I asked Tsukerman why the 1980s were back with such fierceness, and why all of these remakes were being made. Our conversation then turned to Hegelian dialectic, but basically it’s the spirality of life, according to Tsukerman. As every generation grows up, they desire another look at the same things. At the screening, the generation that bought most of the tickets was born around the time the film first came out, so Tsukerman might just have a point there. Soon the film will be shown in Williamsburg for three nights, and in that bastion of hipness I expect that the makeup and costumes of the movie-goers will be even more intense. There might even be a real junkie or two in the audience.

Considering Tsukerman’s provenance, the question arises: Did every Soviet housewife also wish to be a punk in her heart of hearts?

“I thought the film would never be shown in Russia at all. Three reasons; first of all I am an immigrant and the work of immigrants was not propagated in the Soviet Union. For example, Lolita was only available in samizdat. Secondly, the film shows sex in a raw way, and the Soviet regime was notoriously prudish, despite its official atheism. And finally, the film is very hard to translate. Both in concept and language.”

“However, then 1989 came around, and with it a thaw in official Soviet culture. No one knew whether to trust it, as there had been détentes before that ended in the labor camps, but I was invited to the 1989 Moscow Film Festival, which had a special emphasis on ‘sex-kino’, cinema with a sexual theme. After the official showing, a young man who represented an unknown film club asked me to show the movie to the members of his organization. I went.
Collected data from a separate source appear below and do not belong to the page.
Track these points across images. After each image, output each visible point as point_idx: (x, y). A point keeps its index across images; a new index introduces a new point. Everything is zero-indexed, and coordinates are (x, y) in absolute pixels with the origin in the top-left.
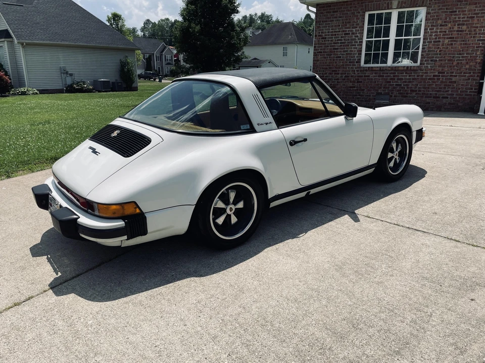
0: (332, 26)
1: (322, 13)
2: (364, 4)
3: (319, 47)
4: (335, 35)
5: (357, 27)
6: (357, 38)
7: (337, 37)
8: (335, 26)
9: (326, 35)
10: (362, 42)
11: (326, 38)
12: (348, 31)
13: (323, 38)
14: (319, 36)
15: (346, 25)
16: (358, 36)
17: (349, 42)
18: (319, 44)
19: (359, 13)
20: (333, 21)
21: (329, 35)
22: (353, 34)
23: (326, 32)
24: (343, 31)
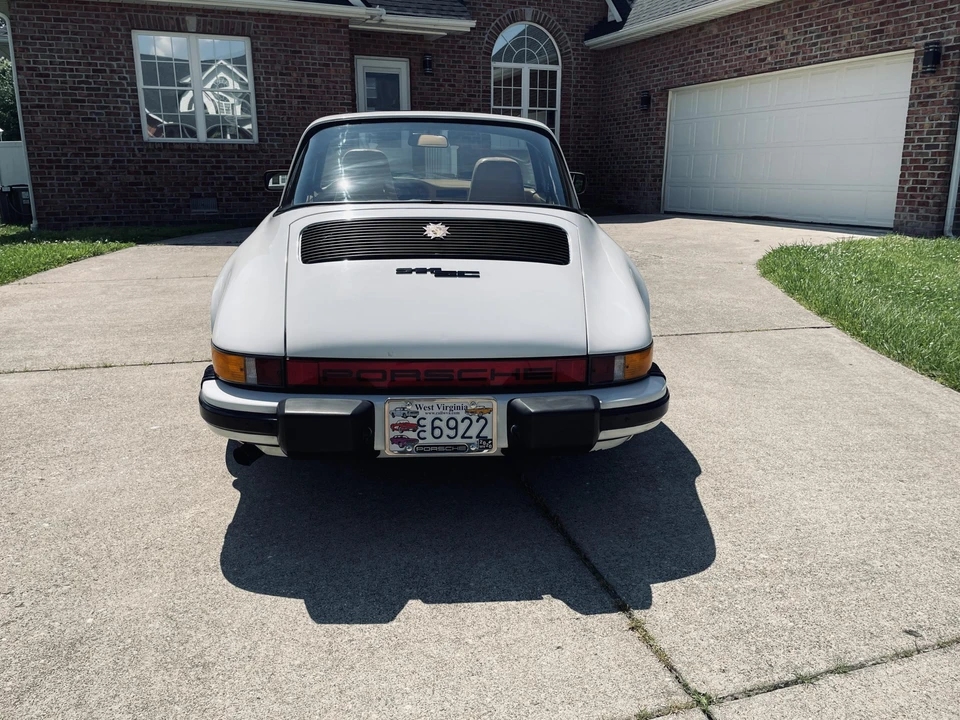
0: (60, 51)
1: (26, 19)
2: (126, 14)
3: (32, 94)
4: (72, 70)
5: (119, 60)
6: (124, 82)
7: (75, 76)
8: (67, 51)
9: (46, 69)
10: (136, 90)
11: (48, 75)
12: (102, 65)
13: (41, 75)
14: (29, 69)
15: (94, 52)
16: (125, 78)
17: (108, 90)
18: (32, 87)
19: (119, 29)
20: (59, 39)
21: (54, 70)
22: (112, 71)
23: (45, 63)
24: (90, 64)
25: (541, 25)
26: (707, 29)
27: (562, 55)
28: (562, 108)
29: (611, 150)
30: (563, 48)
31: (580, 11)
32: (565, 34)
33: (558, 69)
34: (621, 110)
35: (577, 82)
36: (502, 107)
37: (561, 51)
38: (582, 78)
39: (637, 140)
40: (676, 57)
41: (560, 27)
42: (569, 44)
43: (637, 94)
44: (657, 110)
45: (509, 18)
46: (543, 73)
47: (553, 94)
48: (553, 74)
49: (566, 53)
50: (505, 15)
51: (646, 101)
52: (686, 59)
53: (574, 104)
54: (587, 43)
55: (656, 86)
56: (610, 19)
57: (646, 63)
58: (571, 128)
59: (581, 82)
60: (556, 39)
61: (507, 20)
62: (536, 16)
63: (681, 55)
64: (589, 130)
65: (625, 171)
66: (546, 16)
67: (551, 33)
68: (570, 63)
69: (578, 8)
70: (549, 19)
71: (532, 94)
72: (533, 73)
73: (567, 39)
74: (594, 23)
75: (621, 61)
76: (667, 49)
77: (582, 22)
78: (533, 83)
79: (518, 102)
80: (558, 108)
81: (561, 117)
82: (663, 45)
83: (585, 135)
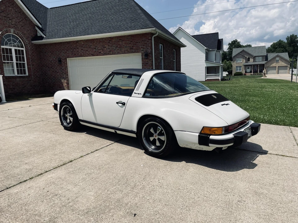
25: (17, 35)
26: (79, 43)
27: (25, 45)
28: (27, 62)
29: (47, 76)
30: (25, 43)
31: (29, 32)
32: (25, 39)
33: (24, 49)
34: (49, 63)
35: (31, 54)
36: (6, 61)
37: (24, 44)
38: (32, 53)
39: (58, 73)
40: (69, 49)
41: (23, 36)
42: (27, 42)
43: (55, 59)
44: (65, 64)
45: (5, 32)
46: (19, 50)
47: (23, 58)
48: (22, 51)
49: (26, 45)
50: (4, 30)
51: (60, 61)
52: (73, 50)
53: (32, 61)
54: (32, 42)
55: (63, 57)
56: (38, 35)
57: (58, 50)
58: (31, 69)
59: (32, 54)
60: (22, 40)
61: (5, 33)
62: (15, 31)
63: (72, 49)
64: (37, 69)
65: (55, 82)
66: (18, 32)
67: (20, 38)
68: (28, 48)
69: (28, 31)
70: (19, 33)
71: (16, 57)
72: (16, 50)
73: (26, 40)
74: (34, 36)
75: (46, 48)
76: (65, 46)
77: (30, 35)
78: (16, 54)
79: (12, 60)
80: (26, 62)
81: (27, 65)
82: (63, 45)
83: (36, 71)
The audience was full of blocky types with the kind of faces we had feared in our counter-cultural youth. I asked for an answer to a question that had been only vaguely replied to before. Whose club was this? It was the police, of course. With a lot of guests from the KGB. I paled and decided this was the end for me, but instead of a lynching I got a round of applause at the end. Such is life, such is change.”

If a sequel to Liquid Sky emerges out of the current work of Carlisle and Tsukerman, there will be a built-in audience. Asking the young movie-goers at the screening at the BAM what this 32-year-old film meant to them, I was told that it liberated them to embrace their artistic leanings and even their sexuality. For at least one young woman with aqua-blue hair, Liquid Sky was what prompted her and gave her the courage to move to the big city from Wisconsin. And this despite the morose speech given by the main character about the hardness of the New York life, which seems to include a lot of waiting on tables while waiting for your big break. But it’s still fabulous. Maybe therein lies the ongoing appeal of Liquid Sky, captured in that infinite sunset.